Он беспокоился, как бы не вляпаться в неприятность, каждые полчаса менял решение, ворочался на своей скамейке, и все-таки наутро он вернулся. Из-за того же он вернулся, ради чего пошел в первый раз – ради вознаграждения. То, что он получит за работу, в данном случае – вознаграждение. И кто же может себе позволить отказаться от сорока рублей – от таких колоссальных денег? И в чем дело? Пойти, быстро кончить работу, получить свои деньги и, когда уже они будут в кармане, уйти из этого дома и забыть о нем навсегда. В конце концов, работа есть работа, я же не продаю свою душу. Кончу, отмоюсь и уйду. И они неплохие люди.

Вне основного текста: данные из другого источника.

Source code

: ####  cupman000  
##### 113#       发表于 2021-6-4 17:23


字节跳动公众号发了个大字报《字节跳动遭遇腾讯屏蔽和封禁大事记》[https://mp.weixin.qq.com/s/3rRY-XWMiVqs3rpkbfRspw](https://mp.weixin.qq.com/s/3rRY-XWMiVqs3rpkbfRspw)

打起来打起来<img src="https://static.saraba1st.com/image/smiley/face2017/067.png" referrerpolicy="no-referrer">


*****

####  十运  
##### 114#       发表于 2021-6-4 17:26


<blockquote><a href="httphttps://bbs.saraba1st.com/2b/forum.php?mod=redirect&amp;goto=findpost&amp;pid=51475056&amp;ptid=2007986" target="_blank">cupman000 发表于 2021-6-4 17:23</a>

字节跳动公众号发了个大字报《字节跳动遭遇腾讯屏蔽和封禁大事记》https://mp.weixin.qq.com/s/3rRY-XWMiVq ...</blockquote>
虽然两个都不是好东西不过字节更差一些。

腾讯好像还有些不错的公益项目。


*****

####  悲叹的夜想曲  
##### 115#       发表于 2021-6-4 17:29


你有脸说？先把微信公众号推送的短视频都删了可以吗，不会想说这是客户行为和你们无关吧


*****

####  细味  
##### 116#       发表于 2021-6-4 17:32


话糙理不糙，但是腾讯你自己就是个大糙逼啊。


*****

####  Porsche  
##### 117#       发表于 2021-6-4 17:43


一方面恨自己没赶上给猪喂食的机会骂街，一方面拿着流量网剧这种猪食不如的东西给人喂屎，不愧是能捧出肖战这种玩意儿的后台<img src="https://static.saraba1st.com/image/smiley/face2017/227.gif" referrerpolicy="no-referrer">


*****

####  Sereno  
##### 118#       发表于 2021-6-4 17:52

Девушка, в общем, прямая и честная, хотя мне с нею неловко, ну а старик – так может быть, я несправедливо о нем сужу? Много ли гоев я видел в своей жизни? Может быть, кто-то пришпилил эту черносотенную бляху ему к пальто, когда он сидел в кабаке пьяный. Да, но если все-таки она его собственная, хорошо бы прямо спросить: «Николай Максимович, пожалуйста, растолкуйте мне – вот вы плачете над дохлой собачкой, а сами входите в общество фанатиков, которые требуют смерти для людей, которые всего лишь родились евреями. Растолкуйте мне, какая тут логика?»? И пусть он ответит.